- Tasks -
1 - Answer these questions from the blog post:
(a) What does the writer say peg tubes are?
(b) Where did the incident that left gouges in the car take place?
(c) About how much does the writer expect tires and wheels to cost?
2 - Copy the part of the blog post that begins at the words "Who would think" and ends after "wrong with me?", and substitute "childish delight" for "juvenile pleasure".

Wiping Asses: It's a Living
Wiping adult asses makes me want to hurl a little bit. I know it’s my job. I have to do lots of things that most people would consider distasteful. I generally don’t mind most of them. The confused patients get on my nerves; that’s true. I also get a little (extremely) annoyed when I have to gear up head to toe to take care of people with serious infections secondary to the Diabetes Mellitus that they have because they couldn’t be bothered to take care of themselves. Yes, I am judging them, but that doesn’t interfere with me giving good care.
But I digress. I am human. I do a job that many can never imagine themselves doing (they can imagine it up until the bodily fluids). I don’t mind sticking people with needles; cleaning funky, stinky wounds; drawing blood (although I wish I were better at it); the tedious paperwork; suctioning green phlegm; emptying bags full of urine; unclogging blocked peg tubes (the lines going directly into the stomach); and so many other things… but something about wiping asses still does not sit well with me. I’m not sure whether it’s the fully-formed feces or the liquid chyme found in a colostomy bag that makes me want to retch more violently. I don’t, of course, and it is quite a bit of work just vomiting or making an ugly face. I am a professional, right?
Who would think that as much juvenile pleasure that I derive from obsessing over my poo or that of my best friend, that this aspect of my job would be what bothers me? I prefer and am often proud of my own brand. I will fart in your general direction. But crap on yourself, and I am not happy to clean you.
What in the hell is wrong with me?
That's always the burning question, it seems. I ask myself this right now as I consider the new gouges in the side panel of my car. How in the hell am I so hard on cars? I have dents, scratches, a torn-off driver's side mirror, and now the gouges. In the parking lot near my current favorite Indian restaurant, someone slammed on their brakes in front of me and I swerved to avoid the other car coming at me from the left. In doing so, I went over the edge of a curb, but there had to be something on it larger than a curb. What else explains the three parallel gouges?
I must get this fixed. I have to fix it, but I don't know where I'll get the money to do it. I cannot just drive around with it like this. I should fix all the shit at once. It'll be cheaper to get parts from a junkyard; maybe I'll have them paint the whole thing a different color. Navy blue? Brown? I need new wheels and tires, too. I don't know how much longer I can make these last. Two of the rims were bent this time last year. All four probably are now. I haven't had the tires rotated once since I got them (this time last year). Time got ahead of me, I guess. Thinking about this makes me sick at my stomach.
If I weren't so fiscally irresponsible, I'd have the money to fix this. But I don't operate on credit, so there's no fixing it and charging it. I will not ask Mom & Dad. I won't ask anyone. I'll do this. I'll fix my car. I'll make it look pretty again. I have to keep it running - it's paid off and I want to keep it up for another four or five years.
I often hate my abode. The hotel is kind of run-down. Things don't always seem to work. But it's cheap, and it's clean. Staying here not only gives me time to find a place I really want to live, but allows me to save on things like electricity, internet, and cable. It's probably a little cheaper than I'd pay in rent in an apartment, too. I want to buy a laptop. I must fix my car. I would like to build up a cushion against times of slow work. It doesn't seem as bad when I think of it. A few thousand for a cushion, five hundred to a thousand for a laptop (I want a macbook)... how much could fixing the car cost? Tires and wheels will set me back around six hundred - I'm not buying top of the line, just going for decent. The body work would cost a thousand maybe?
I swing wildly between self-assurance and wild despair. I make enough money, theoretically, to do this just fine. But my history of fiscal irresponsibility reminds me to doubt myself. I'm not drinking anymore. I'm not off shopping. Okay, so I eat out a little too often. I can change that.

Entries taken from a collection:
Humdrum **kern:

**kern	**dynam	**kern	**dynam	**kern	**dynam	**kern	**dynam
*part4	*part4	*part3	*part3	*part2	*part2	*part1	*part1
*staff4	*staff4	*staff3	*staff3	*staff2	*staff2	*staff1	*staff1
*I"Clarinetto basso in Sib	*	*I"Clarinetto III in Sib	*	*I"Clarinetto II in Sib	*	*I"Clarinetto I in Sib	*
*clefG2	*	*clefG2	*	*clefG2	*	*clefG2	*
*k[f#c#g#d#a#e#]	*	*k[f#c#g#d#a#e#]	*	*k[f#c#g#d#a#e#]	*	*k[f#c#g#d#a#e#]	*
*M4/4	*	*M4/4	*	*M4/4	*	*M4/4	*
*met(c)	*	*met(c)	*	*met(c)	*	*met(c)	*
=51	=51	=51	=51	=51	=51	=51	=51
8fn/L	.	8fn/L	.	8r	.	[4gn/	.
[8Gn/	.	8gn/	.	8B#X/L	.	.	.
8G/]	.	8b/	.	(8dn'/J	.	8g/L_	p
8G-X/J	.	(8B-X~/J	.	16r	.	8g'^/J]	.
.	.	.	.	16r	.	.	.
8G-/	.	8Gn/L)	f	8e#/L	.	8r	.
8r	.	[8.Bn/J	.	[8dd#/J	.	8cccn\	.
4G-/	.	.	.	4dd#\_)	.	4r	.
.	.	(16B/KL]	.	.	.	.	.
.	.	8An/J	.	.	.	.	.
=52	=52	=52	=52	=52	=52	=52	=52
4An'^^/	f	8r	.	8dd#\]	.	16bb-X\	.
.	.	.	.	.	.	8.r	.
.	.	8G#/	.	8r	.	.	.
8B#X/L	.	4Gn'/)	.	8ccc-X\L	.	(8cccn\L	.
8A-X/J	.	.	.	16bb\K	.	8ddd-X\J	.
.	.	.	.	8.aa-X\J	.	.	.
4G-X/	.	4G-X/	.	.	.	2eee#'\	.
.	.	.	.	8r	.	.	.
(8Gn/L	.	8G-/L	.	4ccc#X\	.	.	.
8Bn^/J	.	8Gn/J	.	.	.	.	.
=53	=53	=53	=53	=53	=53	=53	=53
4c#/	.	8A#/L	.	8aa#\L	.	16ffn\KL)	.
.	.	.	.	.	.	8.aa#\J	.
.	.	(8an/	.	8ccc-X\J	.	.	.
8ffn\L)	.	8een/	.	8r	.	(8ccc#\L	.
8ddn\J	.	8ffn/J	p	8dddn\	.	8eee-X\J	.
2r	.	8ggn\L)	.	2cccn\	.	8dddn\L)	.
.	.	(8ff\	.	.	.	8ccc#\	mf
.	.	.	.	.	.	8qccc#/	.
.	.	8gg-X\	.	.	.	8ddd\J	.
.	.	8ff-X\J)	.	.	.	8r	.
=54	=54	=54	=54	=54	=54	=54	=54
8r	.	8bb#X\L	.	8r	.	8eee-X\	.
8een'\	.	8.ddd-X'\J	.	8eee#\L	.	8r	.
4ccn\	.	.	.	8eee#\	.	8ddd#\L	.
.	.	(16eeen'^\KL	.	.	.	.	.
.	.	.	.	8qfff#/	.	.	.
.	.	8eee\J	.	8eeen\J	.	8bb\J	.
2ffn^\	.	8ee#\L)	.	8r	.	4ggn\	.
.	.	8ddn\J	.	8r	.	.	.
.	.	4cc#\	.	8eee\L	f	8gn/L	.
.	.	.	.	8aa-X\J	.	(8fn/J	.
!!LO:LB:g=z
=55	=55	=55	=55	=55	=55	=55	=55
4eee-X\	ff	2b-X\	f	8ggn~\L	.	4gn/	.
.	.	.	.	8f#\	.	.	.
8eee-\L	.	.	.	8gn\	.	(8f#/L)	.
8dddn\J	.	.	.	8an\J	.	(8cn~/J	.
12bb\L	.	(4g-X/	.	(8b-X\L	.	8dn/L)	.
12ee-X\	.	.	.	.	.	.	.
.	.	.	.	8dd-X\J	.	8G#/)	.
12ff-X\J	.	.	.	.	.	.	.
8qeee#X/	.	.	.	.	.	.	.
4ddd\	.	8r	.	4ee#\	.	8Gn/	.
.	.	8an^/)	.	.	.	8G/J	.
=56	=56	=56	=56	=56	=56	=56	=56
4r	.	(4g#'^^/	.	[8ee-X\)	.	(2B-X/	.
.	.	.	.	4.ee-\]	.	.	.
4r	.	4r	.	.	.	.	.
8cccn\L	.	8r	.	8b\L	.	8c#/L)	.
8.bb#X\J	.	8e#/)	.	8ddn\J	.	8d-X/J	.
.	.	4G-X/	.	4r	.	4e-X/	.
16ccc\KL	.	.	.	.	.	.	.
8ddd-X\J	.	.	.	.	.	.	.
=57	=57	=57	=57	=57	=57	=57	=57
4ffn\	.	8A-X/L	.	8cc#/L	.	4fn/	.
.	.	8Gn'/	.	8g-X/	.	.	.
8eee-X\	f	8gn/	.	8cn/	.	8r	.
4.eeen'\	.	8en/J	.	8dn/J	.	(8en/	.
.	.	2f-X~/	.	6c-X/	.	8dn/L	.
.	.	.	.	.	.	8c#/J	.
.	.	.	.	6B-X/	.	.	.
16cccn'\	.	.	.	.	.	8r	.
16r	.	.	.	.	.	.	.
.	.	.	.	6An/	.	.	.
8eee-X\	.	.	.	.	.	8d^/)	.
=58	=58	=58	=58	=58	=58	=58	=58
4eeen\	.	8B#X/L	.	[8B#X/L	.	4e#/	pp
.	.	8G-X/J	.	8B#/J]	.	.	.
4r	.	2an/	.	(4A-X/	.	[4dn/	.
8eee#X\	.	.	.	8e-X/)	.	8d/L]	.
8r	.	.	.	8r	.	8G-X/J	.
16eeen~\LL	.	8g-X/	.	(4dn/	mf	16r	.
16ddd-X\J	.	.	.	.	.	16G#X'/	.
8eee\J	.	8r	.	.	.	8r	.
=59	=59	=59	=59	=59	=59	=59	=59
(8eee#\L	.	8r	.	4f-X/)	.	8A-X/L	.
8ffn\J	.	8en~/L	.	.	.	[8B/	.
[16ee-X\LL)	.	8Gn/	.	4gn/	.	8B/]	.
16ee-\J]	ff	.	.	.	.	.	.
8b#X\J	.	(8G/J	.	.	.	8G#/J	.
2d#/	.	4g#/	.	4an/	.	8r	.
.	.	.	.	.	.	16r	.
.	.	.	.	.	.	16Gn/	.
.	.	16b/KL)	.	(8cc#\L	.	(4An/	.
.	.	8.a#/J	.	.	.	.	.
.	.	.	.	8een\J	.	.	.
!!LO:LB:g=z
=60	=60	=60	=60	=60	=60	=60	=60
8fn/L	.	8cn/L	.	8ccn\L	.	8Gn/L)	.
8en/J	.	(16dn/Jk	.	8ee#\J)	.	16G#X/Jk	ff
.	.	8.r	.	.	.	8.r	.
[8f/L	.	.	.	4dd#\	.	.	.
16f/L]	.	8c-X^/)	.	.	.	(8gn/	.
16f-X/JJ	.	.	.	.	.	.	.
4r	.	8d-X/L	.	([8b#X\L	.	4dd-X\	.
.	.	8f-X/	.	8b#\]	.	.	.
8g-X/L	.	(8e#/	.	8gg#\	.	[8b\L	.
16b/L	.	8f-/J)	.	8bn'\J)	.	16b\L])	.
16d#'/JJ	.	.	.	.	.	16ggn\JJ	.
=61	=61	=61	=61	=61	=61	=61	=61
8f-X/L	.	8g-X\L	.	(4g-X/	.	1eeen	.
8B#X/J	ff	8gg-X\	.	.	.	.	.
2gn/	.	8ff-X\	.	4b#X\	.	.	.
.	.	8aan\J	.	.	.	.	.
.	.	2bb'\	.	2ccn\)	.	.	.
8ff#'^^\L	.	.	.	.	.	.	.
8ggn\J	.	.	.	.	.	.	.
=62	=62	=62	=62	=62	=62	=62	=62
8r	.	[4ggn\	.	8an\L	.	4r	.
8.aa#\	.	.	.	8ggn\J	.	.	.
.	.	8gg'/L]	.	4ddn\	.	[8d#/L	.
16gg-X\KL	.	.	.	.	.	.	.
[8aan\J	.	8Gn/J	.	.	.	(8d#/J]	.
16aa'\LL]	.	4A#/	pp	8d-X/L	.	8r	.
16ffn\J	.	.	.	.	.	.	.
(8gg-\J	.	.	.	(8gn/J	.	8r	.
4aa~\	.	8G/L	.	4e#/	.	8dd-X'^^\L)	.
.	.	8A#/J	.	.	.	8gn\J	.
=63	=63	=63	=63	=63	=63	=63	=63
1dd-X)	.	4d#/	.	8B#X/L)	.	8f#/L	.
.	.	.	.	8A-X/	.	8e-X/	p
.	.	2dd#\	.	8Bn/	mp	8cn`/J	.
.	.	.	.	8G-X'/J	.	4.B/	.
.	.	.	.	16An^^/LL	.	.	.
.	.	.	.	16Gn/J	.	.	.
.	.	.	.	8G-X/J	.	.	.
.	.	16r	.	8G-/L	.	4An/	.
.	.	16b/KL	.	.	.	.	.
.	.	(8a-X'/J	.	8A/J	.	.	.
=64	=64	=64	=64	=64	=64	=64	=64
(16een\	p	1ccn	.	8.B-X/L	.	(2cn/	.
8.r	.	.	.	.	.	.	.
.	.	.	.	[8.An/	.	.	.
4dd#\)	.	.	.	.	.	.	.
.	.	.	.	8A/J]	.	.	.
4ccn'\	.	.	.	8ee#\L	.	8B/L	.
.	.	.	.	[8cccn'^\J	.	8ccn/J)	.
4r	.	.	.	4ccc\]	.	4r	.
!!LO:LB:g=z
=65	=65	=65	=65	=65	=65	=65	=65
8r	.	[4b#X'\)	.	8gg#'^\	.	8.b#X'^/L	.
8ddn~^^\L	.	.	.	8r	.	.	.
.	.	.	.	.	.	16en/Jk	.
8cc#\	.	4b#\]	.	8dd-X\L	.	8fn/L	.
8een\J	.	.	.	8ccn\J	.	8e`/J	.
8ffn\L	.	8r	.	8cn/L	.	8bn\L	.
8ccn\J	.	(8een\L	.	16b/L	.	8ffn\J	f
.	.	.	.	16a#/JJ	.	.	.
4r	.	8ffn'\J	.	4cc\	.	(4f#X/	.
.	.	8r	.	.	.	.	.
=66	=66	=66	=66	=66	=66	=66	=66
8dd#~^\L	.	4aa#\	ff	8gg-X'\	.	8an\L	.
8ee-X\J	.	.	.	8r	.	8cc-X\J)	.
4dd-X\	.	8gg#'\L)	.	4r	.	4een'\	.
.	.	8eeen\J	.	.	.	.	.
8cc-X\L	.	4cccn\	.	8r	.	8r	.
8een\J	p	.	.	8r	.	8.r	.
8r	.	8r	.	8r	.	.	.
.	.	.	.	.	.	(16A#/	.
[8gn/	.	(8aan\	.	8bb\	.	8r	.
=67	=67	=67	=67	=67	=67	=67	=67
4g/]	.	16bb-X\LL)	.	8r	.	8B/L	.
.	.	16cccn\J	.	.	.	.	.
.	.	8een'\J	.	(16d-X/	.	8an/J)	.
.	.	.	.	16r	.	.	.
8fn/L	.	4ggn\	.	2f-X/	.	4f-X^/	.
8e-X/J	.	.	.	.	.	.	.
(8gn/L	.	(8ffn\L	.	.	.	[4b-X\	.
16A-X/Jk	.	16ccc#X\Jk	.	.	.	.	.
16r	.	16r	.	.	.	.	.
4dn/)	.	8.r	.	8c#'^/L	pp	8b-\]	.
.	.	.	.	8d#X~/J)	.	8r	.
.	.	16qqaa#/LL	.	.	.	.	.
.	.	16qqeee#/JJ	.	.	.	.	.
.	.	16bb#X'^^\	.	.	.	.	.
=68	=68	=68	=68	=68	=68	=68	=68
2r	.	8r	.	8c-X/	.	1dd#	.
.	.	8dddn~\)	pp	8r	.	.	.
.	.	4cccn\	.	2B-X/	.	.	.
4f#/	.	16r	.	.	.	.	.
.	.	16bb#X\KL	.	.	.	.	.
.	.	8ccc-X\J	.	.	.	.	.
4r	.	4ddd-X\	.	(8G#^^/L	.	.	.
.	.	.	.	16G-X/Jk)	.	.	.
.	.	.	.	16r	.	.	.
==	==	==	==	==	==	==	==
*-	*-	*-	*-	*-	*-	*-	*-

- Response list -
1 -
(a) They are the lines going directly into the stomach.
(b) It happened in the parking lot near the writer's current favorite Indian restaurant.
(c) Around six hundred.

2 -
Who would think that as much childish delight that I derive from obsessing over my poo or that of my best friend, that this aspect of my job would be what bothers me? I prefer and am often proud of my own brand. I will fart in your general direction. But crap on yourself, and I am not happy to clean you.
What in the hell is wrong with me?